As for social support, its protective role for the development of depression and other mental disorders is known^ 50 ^, tending to mitigate the damaging impacts of adversities^ 18,51 ^. Teenagers who receive help, support, and are heard can see difficult situations as less threatening and develop more positive attitudes. However, we showed that social support alone does not prevent the cumulative impact of ACEs on the development of depressive symptoms. Experiences of poverty, violence, accidents, losses, and diseases in childhood put adolescents at risk of mental health problems, influencing the subsequent stages of life^ 52 ^. The mediating relationship of social support does not depend on the sex or race of the adolescent, which requires caution and further future studies.
In the results found among the dimensions, the greatest effects on depression concerned the socioeconomic dimension, followed by the family dimension. Social support also has a greater mediating effect on the two aforementioned dimensions.
The findings should be studied based on the Dimensional Model of Adversity and Psychopathology^ 53 ^, which differentiates threat events (such as physical and sexual violence) and deprivation (such as negligence). This model suggests that threats result in regulation of fear stimuli, while the experience of deprivation impairs cognitive maturation and learning. Different adversities may explain the interactive response of ACEs in depression^ 54 ^. Violence is linked to threat processing and depression, to deficits associated with loss^ 55 ^, demonstrating that the effects of adversity can be independent and better understood by their nature of adversity^ 56 ^.

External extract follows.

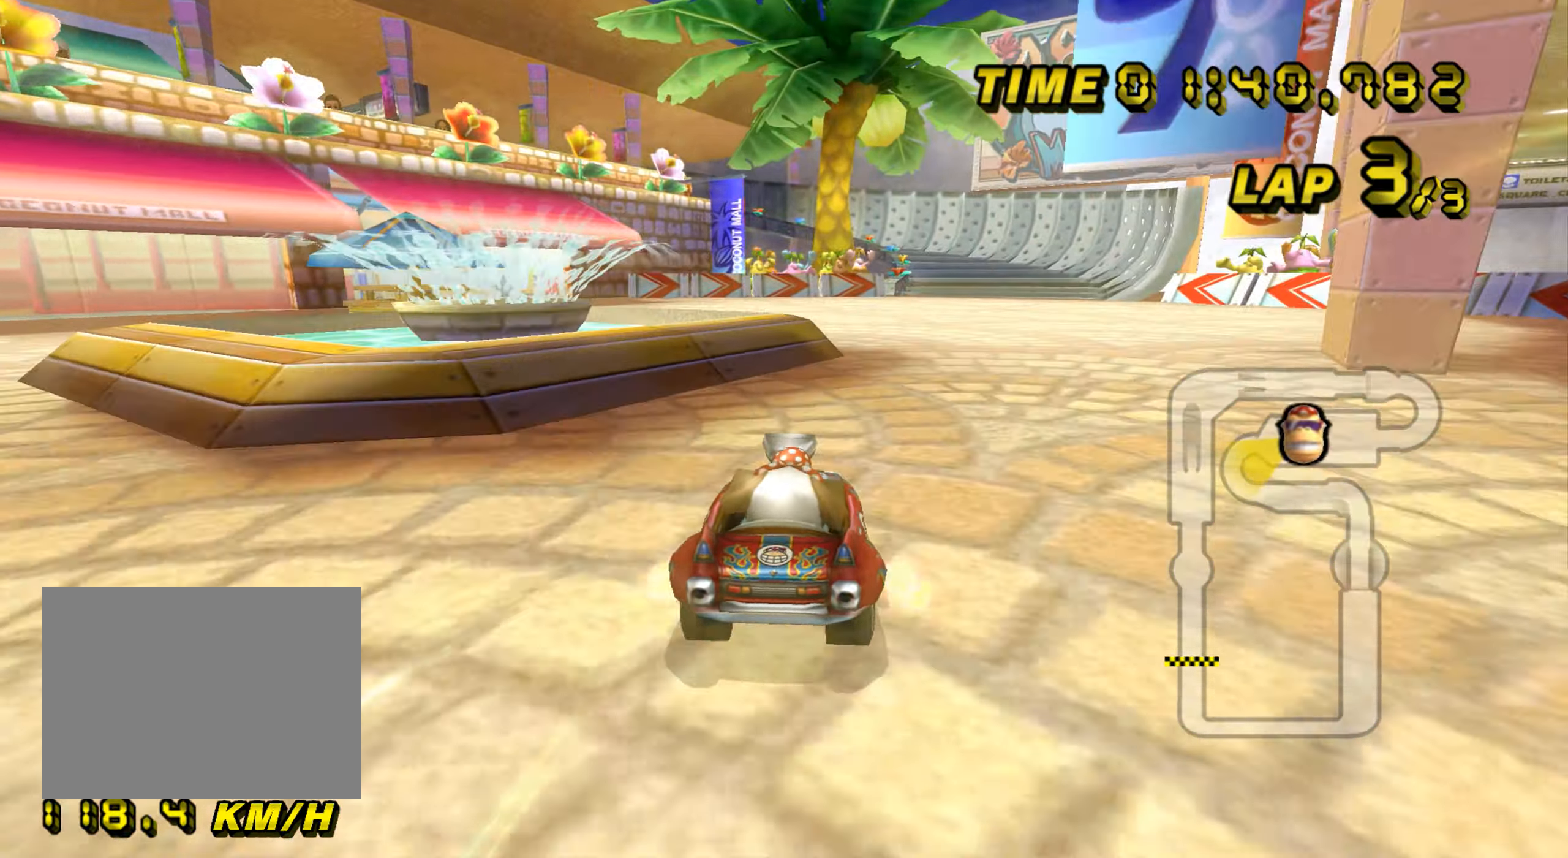
{"buttons": ["A"], "left_stick": "center", "events": [[217, "left_stick", "center"], [334, "R1", "down"], [367, "DPAD_UP", "down"], [384, "DPAD_UP", "up"], [434, "DPAD_DOWN", "down"], [451, "DPAD_DOWN", "up"], [451, "R1", "up"]]}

The main limitation of this study refers to the use of a self-report questionnaire. This type of approach restricts information about the context of events and depression, and is subject to memory biases. In addition, the current mood of the adolescent can lead to excesses of reports of adversity and suffering. It is worth noting that the analysis of mental health issues prior to the COVID-19 pandemic may present a more positive scenario of phenomena such as depression, requiring a more critical understanding based on the current context. As a recommendation for future studies, we suggest the use of longitudinal studies and the application of a qualitative approach, which can refine the understanding of causality of family and social factors that trigger depression in adolescence.
In conclusion, the evidence of the cumulative effect of ACEs and the mitigating role of social support on depressive symptoms draws attention to the need for intervention with young people living in contexts where adversities accumulate and overlap, causing fear, sadness, and threat. Furthermore, we highlight the need of previous interventions, as many of these adverse situations are avoidable and can be prevented. The protective action of schools and healthcare services is of paramount importance, which must be attentive to critical life situations, such as violence and poverty — which, in turn, cause great suffering.
Thus, future recommendations are directed to the development of early intervention programs with identification of signs of emotional distress in children and adolescents, strengthening of social support, training of teachers and healthcare professionals to recognize signs of stress and depression, promotion of safe environments, integration of services (schools, mental health services, and social organizations), and interventions focused on specific contexts.